Two of the different poses featured in the postcard. The Britain’s drummer is a restored or repaired and repainted one of mine, the others were recently acquired from Britain’s stockists and online. Note the recent 1990 shiny detailed paint work compared to the front older Britain’s second grade or lower quality three / four paint restricted palette.

The Toy soldiers?

These look distinctively like early Britain’s figures and bell tents. These look like the Britain’s Foot Guards, marching at slope, firing, drummer and officer, manufactured from the late 1890s /1901 onwards (wearing gaiters) right through to the 1950s / 1960s.
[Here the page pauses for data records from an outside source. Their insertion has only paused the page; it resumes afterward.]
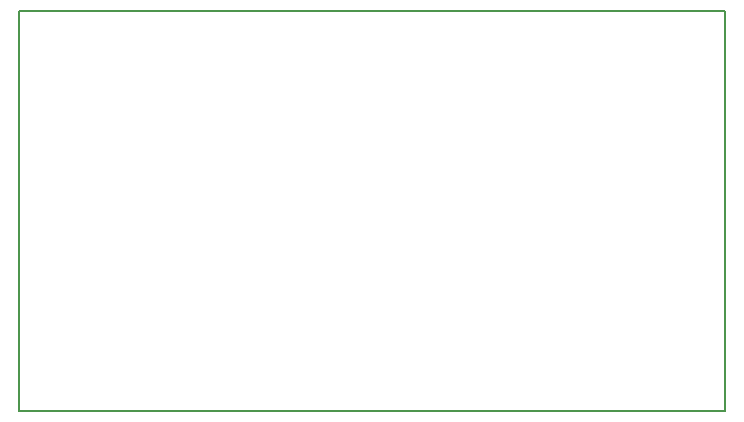
<source format=gm1>
G04 MADE WITH FRITZING*
G04 WWW.FRITZING.ORG*
G04 DOUBLE SIDED*
G04 HOLES PLATED*
G04 CONTOUR ON CENTER OF CONTOUR VECTOR*
%ASAXBY*%
%FSLAX23Y23*%
%MOIN*%
%OFA0B0*%
%SFA1.0B1.0*%
%ADD10R,2.362200X1.338580*%
%ADD11C,0.008000*%
%ADD10C,0.008*%
%LNCONTOUR*%
G90*
G70*
G54D10*
G54D11*
X4Y1335D02*
X2358Y1335D01*
X2358Y4D01*
X4Y4D01*
X4Y1335D01*
D02*
G04 End of contour*
M02*
</source>
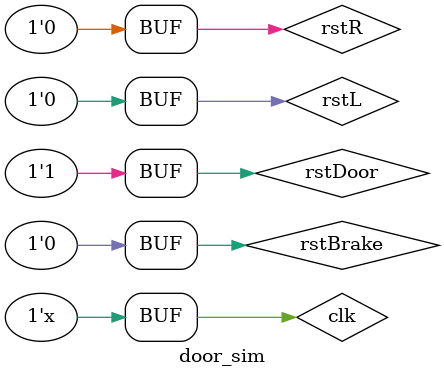
<source format=v>
module door_sim();
reg clk;
reg rstL;
reg rstR;
reg rstBrake;
reg rstDoor;
wire [2:0] ledL;
wire [2:0] ledR;
wire [6:0] ledNum1;
wire [6:0] ledNum2;

water_lamp u0(
    .clk(clk),
    .rstL(rstL),
    .ledL(ledL),
    .rstR(rstR),
    .ledR(ledR),
    .rstBrake(rstBrake),
    .rstDoor(rstDoor),
    .ledNum1(ledNum1),
    .ledNum2(ledNum2)
    );
parameter CYCLE = 10;
always # (CYCLE)clk=~clk;
    initial
        begin
        clk = 1'b0;
        rstL = 1'b0;
        rstR = 1'b0;
        rstDoor = 1'b0;
        rstBrake = 1'b0;
        #100;
        rstDoor = 1'b1;
        end
endmodule
</source>
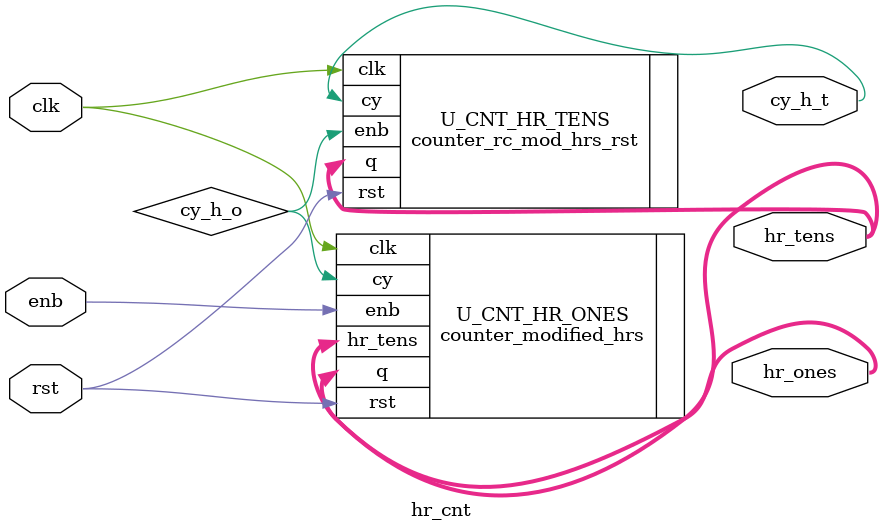
<source format=sv>
module hr_cnt(
                input logic clk, rst, enb,
                output logic [3:0] hr_tens, hr_ones,
                output logic cy_h_t);

logic cy_h_o;

counter_modified_hrs  U_CNT_HR_ONES (.clk, .rst, .enb, .hr_tens, .q(hr_ones), .cy(cy_h_o));

counter_rc_mod_hrs_rst #(.MOD(2)) U_CNT_HR_TENS (.clk, .rst, .enb(cy_h_o), .q(hr_tens), .cy(cy_h_t));

endmodule

</source>
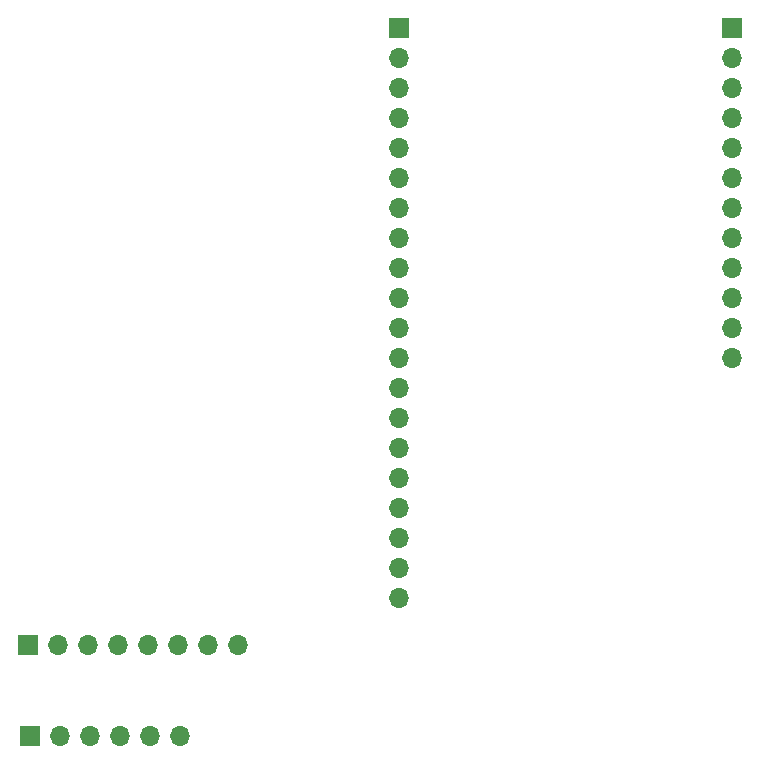
<source format=gbs>
%TF.GenerationSoftware,KiCad,Pcbnew,7.0.5*%
%TF.CreationDate,2024-03-29T22:25:32-04:00*%
%TF.ProjectId,UWB_PCB,5557425f-5043-4422-9e6b-696361645f70,rev?*%
%TF.SameCoordinates,Original*%
%TF.FileFunction,Soldermask,Bot*%
%TF.FilePolarity,Negative*%
%FSLAX46Y46*%
G04 Gerber Fmt 4.6, Leading zero omitted, Abs format (unit mm)*
G04 Created by KiCad (PCBNEW 7.0.5) date 2024-03-29 22:25:32*
%MOMM*%
%LPD*%
G01*
G04 APERTURE LIST*
%ADD10R,1.700000X1.700000*%
%ADD11O,1.700000X1.700000*%
G04 APERTURE END LIST*
D10*
%TO.C,J2*%
X130210001Y-112740000D03*
D11*
X132750001Y-112740000D03*
X135290001Y-112740000D03*
X137830000Y-112740000D03*
X140370001Y-112740000D03*
X142910001Y-112740000D03*
X145450001Y-112740000D03*
X147990001Y-112740000D03*
%TD*%
D10*
%TO.C,J1*%
X161600000Y-60500000D03*
D11*
X161600000Y-63040000D03*
X161600000Y-65580000D03*
X161600000Y-68120000D03*
X161600000Y-70660000D03*
X161600000Y-73200000D03*
X161600000Y-75740000D03*
X161600000Y-78280000D03*
X161600000Y-80820000D03*
X161600000Y-83360000D03*
X161600000Y-85900000D03*
X161600000Y-88440000D03*
X161600000Y-90980000D03*
X161600000Y-93520000D03*
X161600000Y-96060000D03*
X161600000Y-98600000D03*
X161600000Y-101140000D03*
X161600000Y-103680000D03*
X161600000Y-106220000D03*
X161600000Y-108760000D03*
D10*
X189830000Y-60500000D03*
D11*
X189830000Y-63040000D03*
X189830000Y-65580000D03*
X189830000Y-68120000D03*
X189830000Y-70660000D03*
X189830000Y-73200000D03*
X189830000Y-75740000D03*
X189830000Y-78280000D03*
X189830000Y-80820000D03*
X189830000Y-83360000D03*
X189830000Y-85900000D03*
X189830000Y-88440000D03*
%TD*%
D10*
%TO.C,J3*%
X130400000Y-120434000D03*
D11*
X132940000Y-120434000D03*
X135480000Y-120434000D03*
X138020000Y-120434000D03*
X140560000Y-120434000D03*
X143100000Y-120434000D03*
%TD*%
M02*

</source>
Some are still in production from time to time today, dated on their base 1990.

What games rules are they playing by? 🙂

Photo Underwood?

The “Underwood” photographer may have been Underwood and Underwood brothers from the USA, producing photographs and stereoscopic pictures in the right period https://en.m.wikipedia.org/wiki/Underwood_%26_Underwood

The same company produced several other child and soldier WW1 era patriotic postcards given away in the same manner:


This boy or girl and toy soldier or soldier daddy motif is obviously a sub genre of postcards across the whole of Europe at this time of war.

Lots more interesting WW1 era  toy soldier postcards in his fascinating June 20, 2012 blog / Article “The Search for Identity in a Smaller World” by Alan Petrulis in his Metropostcard blog:


More wealthy Edwardian moptops

The Edwardian child in the postcard is not that different in appearance from the poorly child in an illustration of the Land Of Counterpane poem by Robert Louis Stevenson, illustrated here by US artist Jessie May Wilcox.

Robert Louis Stevenson  himself was a poorly child who went onto become not only the famous novelist but also an early wargamer, writting up his battles in the Yallobelly Times maginatively about in the 1898  Scribners magazine article Stevenson at Play. http://vintagewargaming.blogspot.co.uk/2009/11/robert-louis-stevenson.html

But collecting illustrations of this (my favourite?) poem and the difficulties of wargaming with toy soldiers in bed is a whole ‘nother story for a future blog post …

Now that’s what I call imaginative terrain! Jessie Wilcox Smith’s illustration to The Land of Counterpane. Wikipedia image source.

Posted by  Mark, Man of TIN blog, 25 November 2016.